Records
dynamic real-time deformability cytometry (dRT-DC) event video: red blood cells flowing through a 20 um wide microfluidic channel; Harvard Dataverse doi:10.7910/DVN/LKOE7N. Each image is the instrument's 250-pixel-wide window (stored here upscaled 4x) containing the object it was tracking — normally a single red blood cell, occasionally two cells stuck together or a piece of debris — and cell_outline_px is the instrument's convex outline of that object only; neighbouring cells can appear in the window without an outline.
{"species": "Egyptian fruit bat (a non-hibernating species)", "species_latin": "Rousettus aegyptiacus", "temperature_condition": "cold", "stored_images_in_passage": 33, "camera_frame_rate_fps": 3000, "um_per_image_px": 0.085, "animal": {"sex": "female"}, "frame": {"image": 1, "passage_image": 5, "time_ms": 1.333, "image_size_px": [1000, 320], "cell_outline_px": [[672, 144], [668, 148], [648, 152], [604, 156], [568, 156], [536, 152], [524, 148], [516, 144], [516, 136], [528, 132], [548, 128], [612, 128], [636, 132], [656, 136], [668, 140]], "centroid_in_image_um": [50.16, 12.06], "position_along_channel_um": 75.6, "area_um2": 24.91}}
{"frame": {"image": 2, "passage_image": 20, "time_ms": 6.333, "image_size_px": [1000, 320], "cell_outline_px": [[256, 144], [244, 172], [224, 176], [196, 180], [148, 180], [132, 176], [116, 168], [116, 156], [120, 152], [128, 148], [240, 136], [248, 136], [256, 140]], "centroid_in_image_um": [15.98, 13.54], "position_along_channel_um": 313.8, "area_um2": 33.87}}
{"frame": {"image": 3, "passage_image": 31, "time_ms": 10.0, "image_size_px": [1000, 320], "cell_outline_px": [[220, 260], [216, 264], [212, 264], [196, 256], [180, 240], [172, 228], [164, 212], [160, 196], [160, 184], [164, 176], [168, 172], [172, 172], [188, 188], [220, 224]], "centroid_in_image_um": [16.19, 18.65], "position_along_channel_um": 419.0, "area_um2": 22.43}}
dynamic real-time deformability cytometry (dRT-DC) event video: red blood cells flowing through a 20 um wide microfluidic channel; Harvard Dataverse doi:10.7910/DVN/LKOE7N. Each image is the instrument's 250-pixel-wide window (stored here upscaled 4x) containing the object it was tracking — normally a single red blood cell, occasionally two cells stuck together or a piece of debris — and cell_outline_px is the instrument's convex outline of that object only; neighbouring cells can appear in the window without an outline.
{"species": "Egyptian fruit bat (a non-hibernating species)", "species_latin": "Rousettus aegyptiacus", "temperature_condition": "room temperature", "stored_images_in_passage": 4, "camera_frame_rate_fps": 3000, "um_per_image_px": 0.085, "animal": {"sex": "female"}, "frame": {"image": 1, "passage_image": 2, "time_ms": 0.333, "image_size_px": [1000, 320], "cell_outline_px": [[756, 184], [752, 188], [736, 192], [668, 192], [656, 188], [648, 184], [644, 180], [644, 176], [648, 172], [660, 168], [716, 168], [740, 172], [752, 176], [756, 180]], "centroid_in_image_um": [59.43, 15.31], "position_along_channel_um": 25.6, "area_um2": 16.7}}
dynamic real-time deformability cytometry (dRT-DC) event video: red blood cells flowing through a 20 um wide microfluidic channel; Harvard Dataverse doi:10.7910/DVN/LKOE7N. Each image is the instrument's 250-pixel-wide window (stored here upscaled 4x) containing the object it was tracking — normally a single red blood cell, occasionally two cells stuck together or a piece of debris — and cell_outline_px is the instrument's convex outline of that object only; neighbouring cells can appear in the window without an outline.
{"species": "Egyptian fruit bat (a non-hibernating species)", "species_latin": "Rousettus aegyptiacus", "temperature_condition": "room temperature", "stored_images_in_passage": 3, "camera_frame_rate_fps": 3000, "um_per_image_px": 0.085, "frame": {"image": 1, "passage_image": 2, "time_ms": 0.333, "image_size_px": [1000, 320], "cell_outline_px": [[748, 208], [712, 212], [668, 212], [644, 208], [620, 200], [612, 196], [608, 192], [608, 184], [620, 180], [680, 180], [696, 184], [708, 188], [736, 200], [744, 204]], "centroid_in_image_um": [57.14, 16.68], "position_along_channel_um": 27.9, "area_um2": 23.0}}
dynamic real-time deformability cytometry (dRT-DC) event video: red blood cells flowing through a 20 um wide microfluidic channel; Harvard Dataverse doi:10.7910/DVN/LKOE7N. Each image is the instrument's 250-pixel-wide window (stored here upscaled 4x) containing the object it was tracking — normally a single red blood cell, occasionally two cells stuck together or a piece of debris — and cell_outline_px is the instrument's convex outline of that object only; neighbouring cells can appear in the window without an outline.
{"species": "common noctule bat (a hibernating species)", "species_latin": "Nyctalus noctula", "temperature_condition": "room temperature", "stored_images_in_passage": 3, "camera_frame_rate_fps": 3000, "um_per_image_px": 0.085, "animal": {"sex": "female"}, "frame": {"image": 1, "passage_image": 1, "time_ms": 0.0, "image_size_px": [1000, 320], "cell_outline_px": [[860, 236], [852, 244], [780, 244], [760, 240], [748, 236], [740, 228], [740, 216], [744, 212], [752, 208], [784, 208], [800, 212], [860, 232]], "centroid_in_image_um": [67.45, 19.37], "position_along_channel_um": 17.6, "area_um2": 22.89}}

Required work
Reproduce each record exactly, leaving nothing out.

Response to the task
dynamic real-time deformability cytometry (dRT-DC) event video: red blood cells flowing through a 20 um wide microfluidic channel; Harvard Dataverse doi:10.7910/DVN/LKOE7N. Each image is the instrument's 250-pixel-wide window (stored here upscaled 4x) containing the object it was tracking — normally a single red blood cell, occasionally two cells stuck together or a piece of debris — and cell_outline_px is the instrument's convex outline of that object only; neighbouring cells can appear in the window without an outline.
{"species": "Egyptian fruit bat (a non-hibernating species)", "species_latin": "Rousettus aegyptiacus", "temperature_condition": "cold", "stored_images_in_passage": 33, "camera_frame_rate_fps": 3000, "um_per_image_px": 0.085, "animal": {"sex": "female"}, "frame": {"image": 1, "passage_image": 5, "time_ms": 1.333, "image_size_px": [1000, 320], "cell_outline_px": [[672, 144], [668, 148], [648, 152], [604, 156], [568, 156], [536, 152], [524, 148], [516, 144], [516, 136], [528, 132], [548, 128], [612, 128], [636, 132], [656, 136], [668, 140]], "centroid_in_image_um": [50.16, 12.06], "position_along_channel_um": 75.6, "area_um2": 24.91}}
{"frame": {"image": 2, "passage_image": 20, "time_ms": 6.333, "image_size_px": [1000, 320], "cell_outline_px": [[256, 144], [244, 172], [224, 176], [196, 180], [148, 180], [132, 176], [116, 168], [116, 156], [120, 152], [128, 148], [240, 136], [248, 136], [256, 140]], "centroid_in_image_um": [15.98, 13.54], "position_along_channel_um": 313.8, "area_um2": 33.87}}
{"frame": {"image": 3, "passage_image": 31, "time_ms": 10.0, "image_size_px": [1000, 320], "cell_outline_px": [[220, 260], [216, 264], [212, 264], [196, 256], [180, 240], [172, 228], [164, 212], [160, 196], [160, 184], [164, 176], [168, 172], [172, 172], [188, 188], [220, 224]], "centroid_in_image_um": [16.19, 18.65], "position_along_channel_um": 419.0, "area_um2": 22.43}}
dynamic real-time deformability cytometry (dRT-DC) event video: red blood cells flowing through a 20 um wide microfluidic channel; Harvard Dataverse doi:10.7910/DVN/LKOE7N. Each image is the instrument's 250-pixel-wide window (stored here upscaled 4x) containing the object it was tracking — normally a single red blood cell, occasionally two cells stuck together or a piece of debris — and cell_outline_px is the instrument's convex outline of that object only; neighbouring cells can appear in the window without an outline.
{"species": "Egyptian fruit bat (a non-hibernating species)", "species_latin": "Rousettus aegyptiacus", "temperature_condition": "room temperature", "stored_images_in_passage": 4, "camera_frame_rate_fps": 3000, "um_per_image_px": 0.085, "animal": {"sex": "female"}, "frame": {"image": 1, "passage_image": 2, "time_ms": 0.333, "image_size_px": [1000, 320], "cell_outline_px": [[756, 184], [752, 188], [736, 192], [668, 192], [656, 188], [648, 184], [644, 180], [644, 176], [648, 172], [660, 168], [716, 168], [740, 172], [752, 176], [756, 180]], "centroid_in_image_um": [59.43, 15.31], "position_along_channel_um": 25.6, "area_um2": 16.7}}
dynamic real-time deformability cytometry (dRT-DC) event video: red blood cells flowing through a 20 um wide microfluidic channel; Harvard Dataverse doi:10.7910/DVN/LKOE7N. Each image is the instrument's 250-pixel-wide window (stored here upscaled 4x) containing the object it was tracking — normally a single red blood cell, occasionally two cells stuck together or a piece of debris — and cell_outline_px is the instrument's convex outline of that object only; neighbouring cells can appear in the window without an outline.
{"species": "Egyptian fruit bat (a non-hibernating species)", "species_latin": "Rousettus aegyptiacus", "temperature_condition": "room temperature", "stored_images_in_passage": 3, "camera_frame_rate_fps": 3000, "um_per_image_px": 0.085, "frame": {"image": 1, "passage_image": 2, "time_ms": 0.333, "image_size_px": [1000, 320], "cell_outline_px": [[748, 208], [712, 212], [668, 212], [644, 208], [620, 200], [612, 196], [608, 192], [608, 184], [620, 180], [680, 180], [696, 184], [708, 188], [736, 200], [744, 204]], "centroid_in_image_um": [57.14, 16.68], "position_along_channel_um": 27.9, "area_um2": 23.0}}
dynamic real-time deformability cytometry (dRT-DC) event video: red blood cells flowing through a 20 um wide microfluidic channel; Harvard Dataverse doi:10.7910/DVN/LKOE7N. Each image is the instrument's 250-pixel-wide window (stored here upscaled 4x) containing the object it was tracking — normally a single red blood cell, occasionally two cells stuck together or a piece of debris — and cell_outline_px is the instrument's convex outline of that object only; neighbouring cells can appear in the window without an outline.
{"species": "common noctule bat (a hibernating species)", "species_latin": "Nyctalus noctula", "temperature_condition": "room temperature", "stored_images_in_passage": 3, "camera_frame_rate_fps": 3000, "um_per_image_px": 0.085, "animal": {"sex": "female"}, "frame": {"image": 1, "passage_image": 1, "time_ms": 0.0, "image_size_px": [1000, 320], "cell_outline_px": [[860, 236], [852, 244], [780, 244], [760, 240], [748, 236], [740, 228], [740, 216], [744, 212], [752, 208], [784, 208], [800, 212], [860, 232]], "centroid_in_image_um": [67.45, 19.37], "position_along_channel_um": 17.6, "area_um2": 22.89}}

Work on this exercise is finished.